Over the last 20 years the United States has witnessed the arrival of 8.5 million Latino immigrants (PEW Hispanic Center, 2013). College education can be a platform for leadership and social change. However, in 2012 only 14.5% of U.S. Latinos ages 25 and older had earned a college degree. In this symposium, we focus on particularly vulnerable groups within the Latino community: women, and undocumented youth. The presentations describe the experience of people who reach out beyond the constriction of laws, customs, roles and risks, toward a better future. In two qualitative studies, these minorities –within-a- minority are given voice, and their subjective experience is made visible, so that advocates, clinicians and scholars can work effectively in their behalf.
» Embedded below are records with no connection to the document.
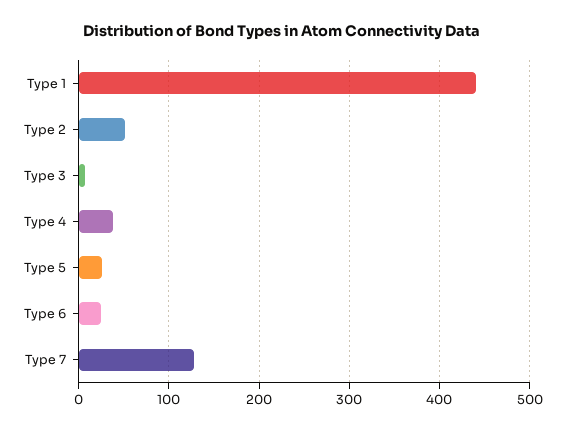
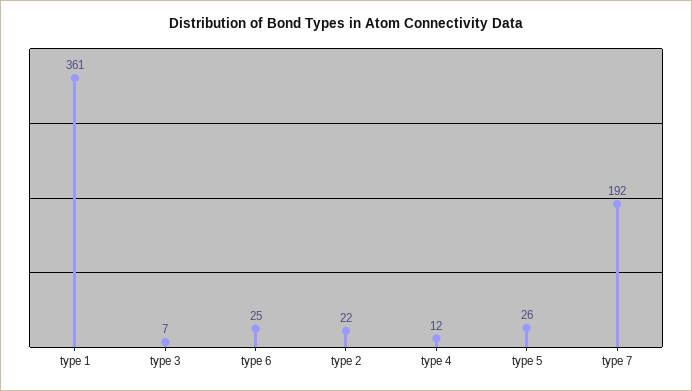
  {
-   "Type 1": 440,
+   "Type 1": 361,
-   "Type 2": 50,
+   "Type 2": 22,
    "Type 3": 7,
-   "Type 4": 40,
+   "Type 4": 12,
    "Type 5": 26,
    "Type 6": 25,
-   "Type 7": 130
+   "Type 7": 192
  }

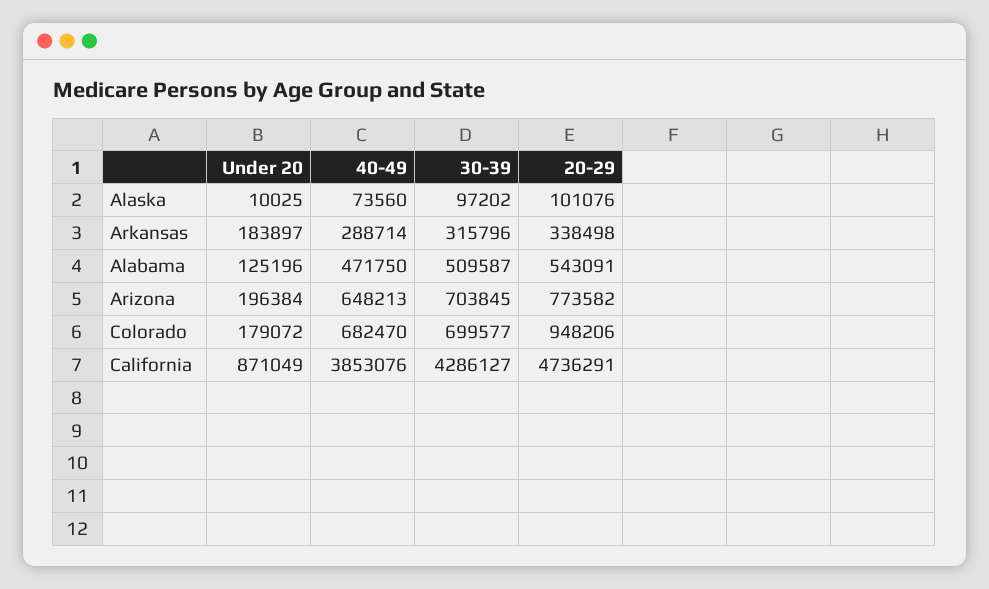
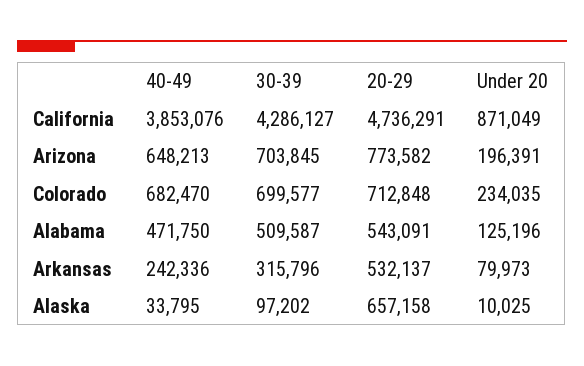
  {
    "Under 20": {
      "Alaska": 10025,
-     "Arkansas": 183897,
+     "Arkansas": 79973,
      "Alabama": 125196,
-     "Arizona": 196384,
+     "Arizona": 196391,
-     "Colorado": 179072,
+     "Colorado": 234035,
      "California": 871049
    },
    "40-49": {
-     "Alaska": 73560,
+     "Alaska": 33795,
-     "Arkansas": 288714,
+     "Arkansas": 242336,
      "Alabama": 471750,
      "Arizona": 648213,
      "Colorado": 682470,
      "California": 3853076
    },
    "30-39": {
      "Alaska": 97202,
      "Arkansas": 315796,
      "Alabama": 509587,
      "Arizona": 703845,
      "Colorado": 699577,
      "California": 4286127
    },
    "20-29": {
-     "Alaska": 101076,
+     "Alaska": 657158,
-     "Arkansas": 338498,
+     "Arkansas": 532137,
      "Alabama": 543091,
      "Arizona": 773582,
-     "Colorado": 948206,
+     "Colorado": 712848,
      "California": 4736291
    }
  }

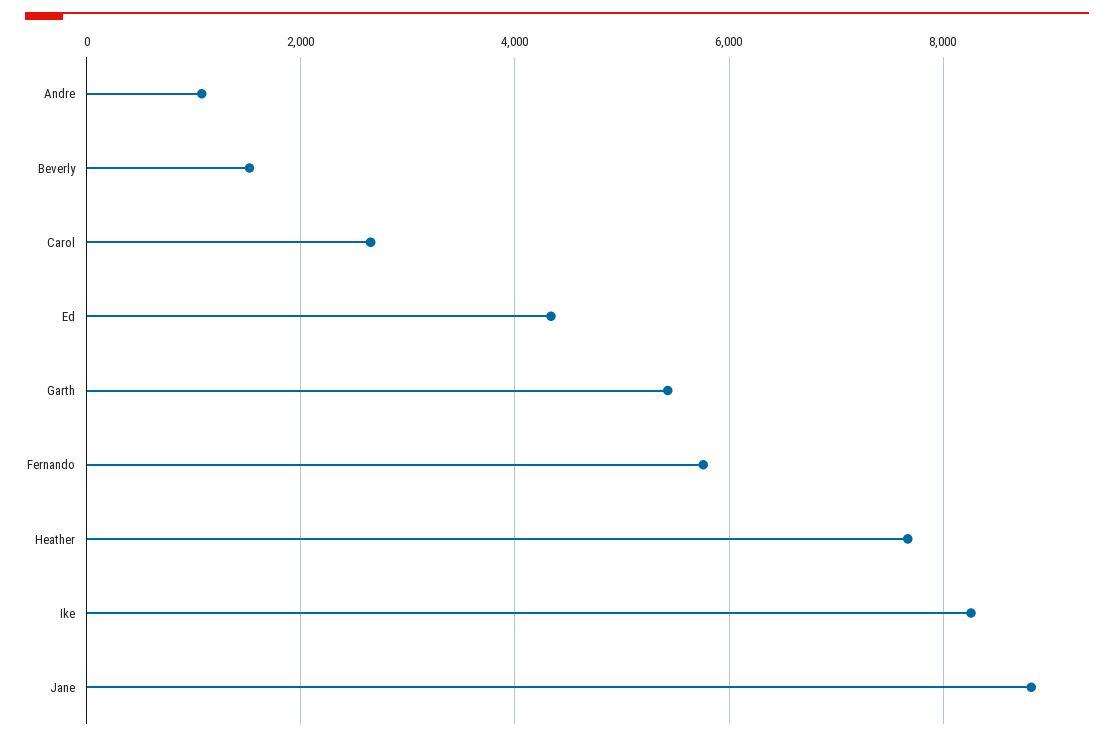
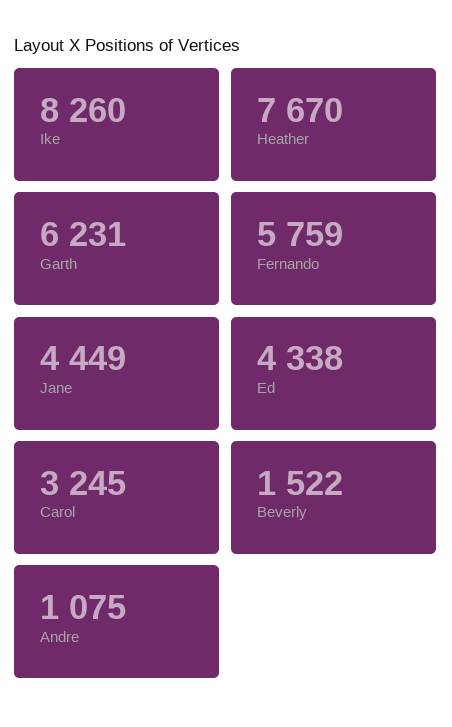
  {
    "Andre": 1075,
    "Beverly": 1522,
-   "Carol": 2600,
+   "Carol": 3245,
    "Ed": 4338,
-   "Garth": 5400,
+   "Garth": 6231,
    "Fernando": 5759,
    "Heather": 7670,
    "Ike": 8260,
-   "Jane": 8800
+   "Jane": 4449
  }

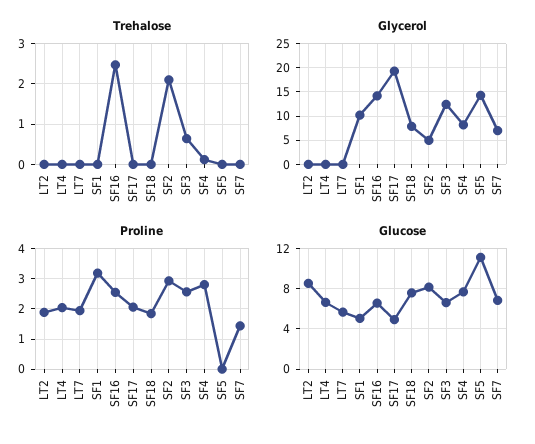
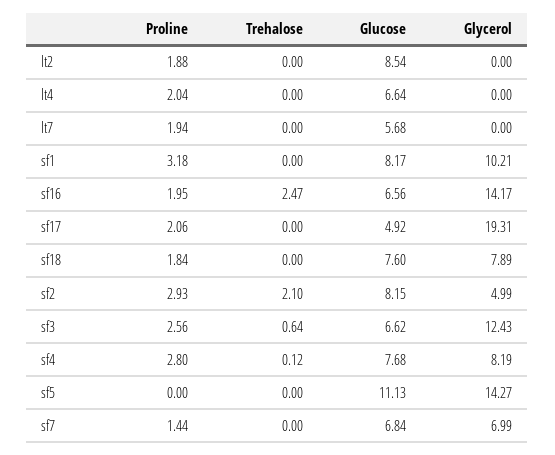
  {
    "Trehalose": {
      "LT2": 0,
      "LT4": 0,
      "LT7": 0,
      "SF1": 0,
      "SF16": 2.47,
      "SF17": 0,
      "SF18": 0,
      "SF2": 2.1,
      "SF3": 0.64,
      "SF4": 0.12,
      "SF5": 0,
      "SF7": 0
    },
    "Glycerol": {
      "LT2": 0,
      "LT4": 0,
      "LT7": 0,
      "SF1": 10.21,
      "SF16": 14.17,
      "SF17": 19.31,
      "SF18": 7.89,
      "SF2": 4.99,
      "SF3": 12.43,
      "SF4": 8.19,
      "SF5": 14.27,
      "SF7": 6.99
    },
    "Proline": {
      "LT2": 1.88,
      "LT4": 2.04,
      "LT7": 1.94,
      "SF1": 3.18,
-     "SF16": 2.6,
+     "SF16": 1.95,
      "SF17": 2.06,
      "SF18": 1.84,
      "SF2": 2.93,
      "SF3": 2.56,
      "SF4": 2.8,
      "SF5": 0,
      "SF7": 1.44
    },
    "Glucose": {
      "LT2": 8.54,
      "LT4": 6.64,
      "LT7": 5.68,
-     "SF1": 5,
+     "SF1": 8.17,
      "SF16": 6.56,
      "SF17": 4.92,
      "SF18": 7.6,
      "SF2": 8.15,
      "SF3": 6.62,
      "SF4": 7.68,
      "SF5": 11.13,
      "SF7": 6.84
    }
  }

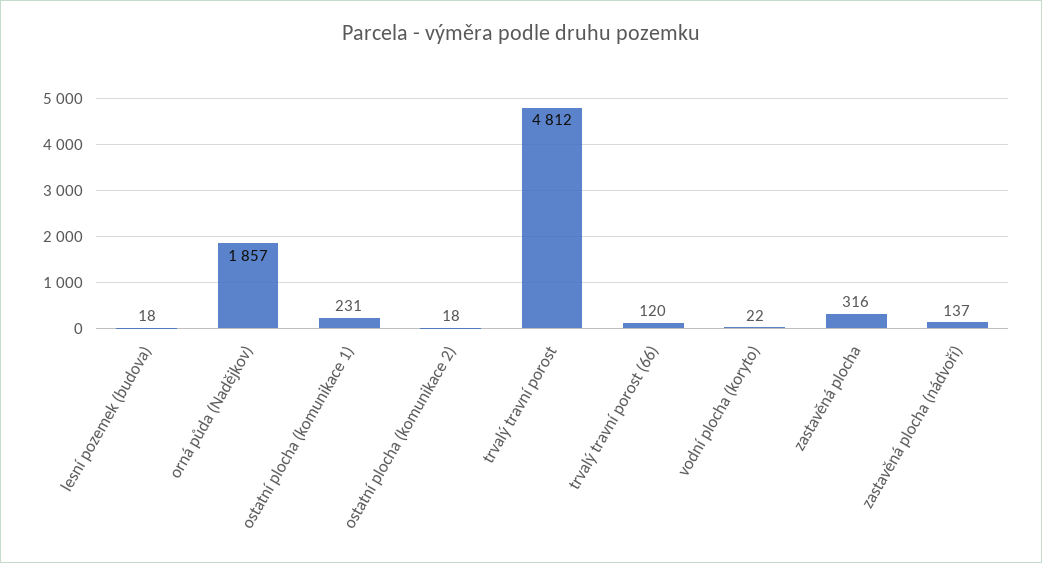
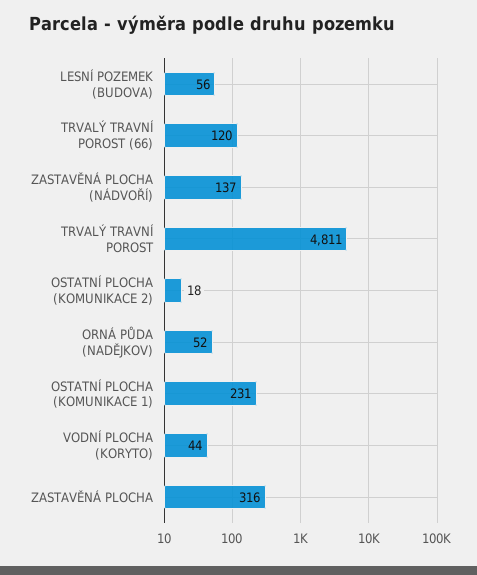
  {
-   "lesní pozemek (budova)": 18,
+   "lesní pozemek (budova)": 56,
-   "orná půda (Nadějkov)": 1857,
+   "orná půda (Nadějkov)": 52,
    "ostatní plocha (komunikace 1)": 231,
    "ostatní plocha (komunikace 2)": 18,
-   "trvalý travní porost": 4812,
+   "trvalý travní porost": 4811,
    "trvalý travní porost (66)": 120,
-   "vodní plocha (koryto)": 22,
+   "vodní plocha (koryto)": 44,
    "zastavěná plocha": 316,
    "zastavěná plocha (nádvoří)": 137
  }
The first interview study compares Latinas who hold a college degree with those who never attended college. Strengths include self-efficacy, a collectivist approach, and resistamce to stereotype threat and the pressure of traditional gender roles. The researcher’s own experiences inform the study. The second interview study shows how immigration policy affects the daily functioning and mental health of undocumented Latino/as. Undocumented students are vulnerable to anti-immigration views, institutional restrictions on legal employment both during and after college, marginalization, discrimination, acculturation stress, fear of deportation and financial struggles. These stressors cumulatively contribute to anxiety, depression, and alienation Findings provide a knowledge base for college counselors and others who seek to address these mental health concerns and to provide comprehensive and knowledgeable service. In the discussion, we use this information, together with the history of advocacy and support , to brainstorm about what teachers, family members, school counselors, and psychologists can do to further the dreams of these young people, now and in the years ahead, while they are prevented from access to the American dream. Dr,Kuba will chair.